> _INPUT FOR THIS TASK_
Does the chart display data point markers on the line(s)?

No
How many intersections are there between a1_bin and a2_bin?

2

...

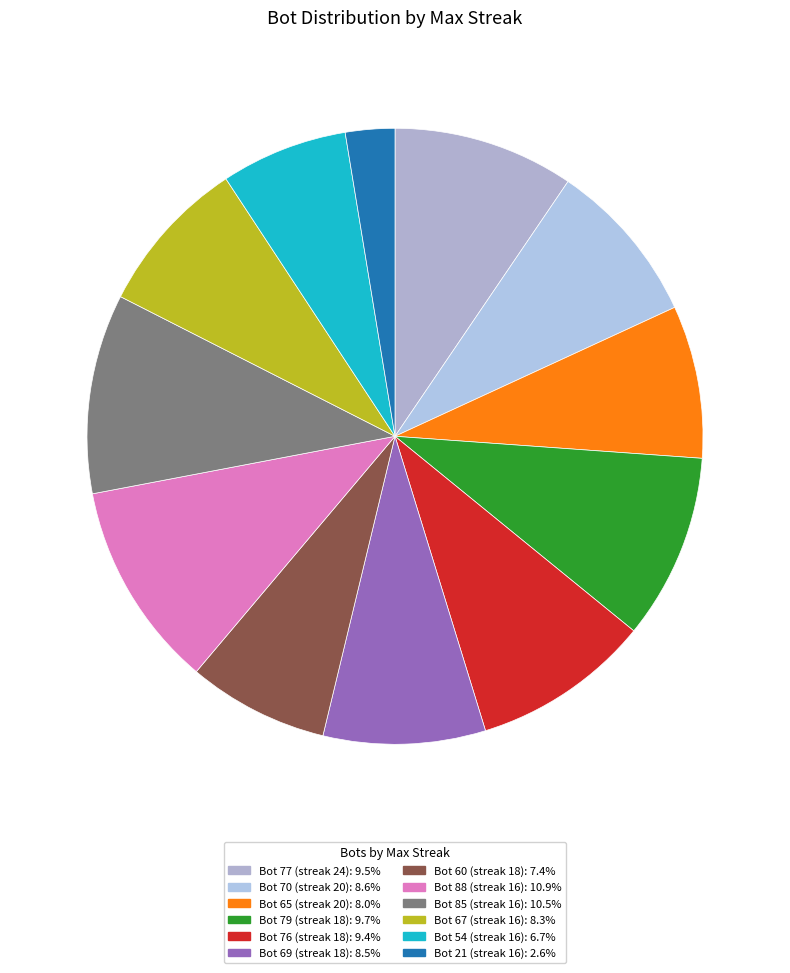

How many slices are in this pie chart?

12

==

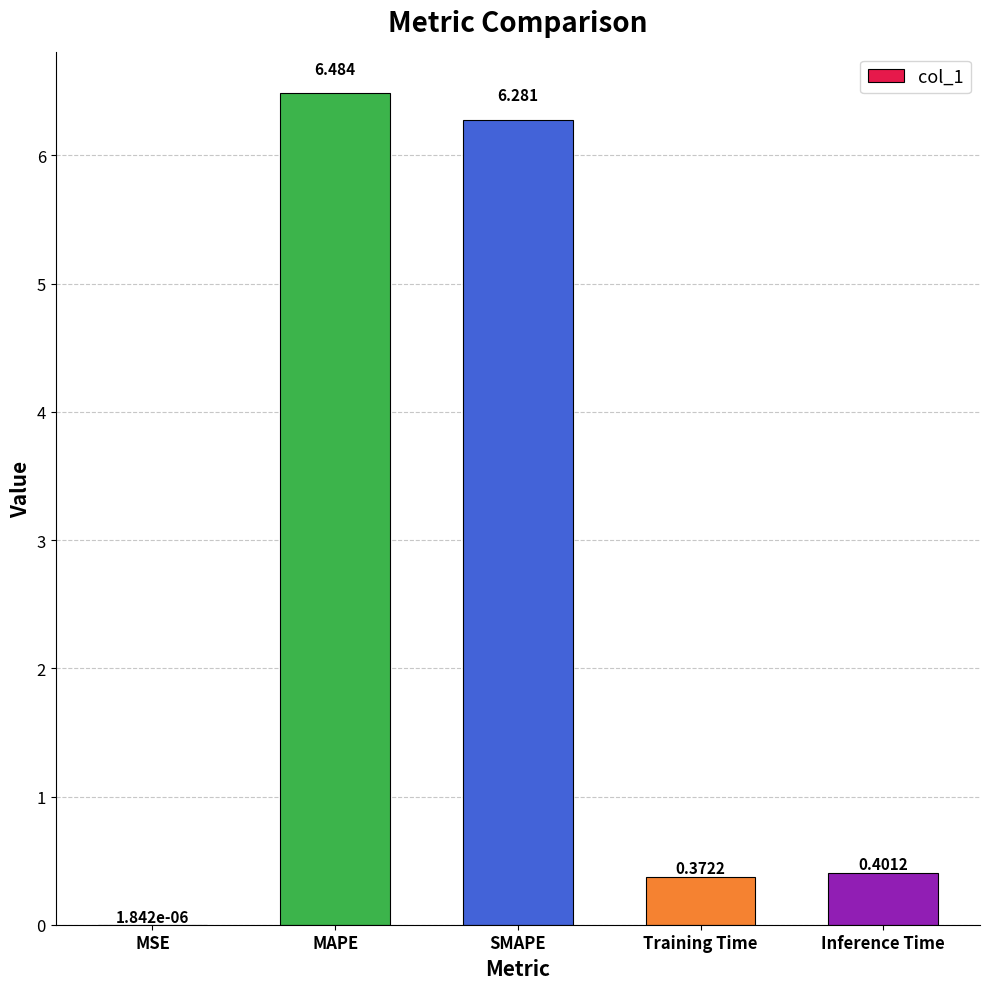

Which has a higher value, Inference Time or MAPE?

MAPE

> _YOUR TASK_
Reproduce the items from the line with "Does the chart" to the line with "How many intersections", replacing "display" with "show" and changing nothing else.

> _TASK SOLUTION_
Does the chart show data point markers on the line(s)?

No
How many intersections are there between a1_bin and a2_bin?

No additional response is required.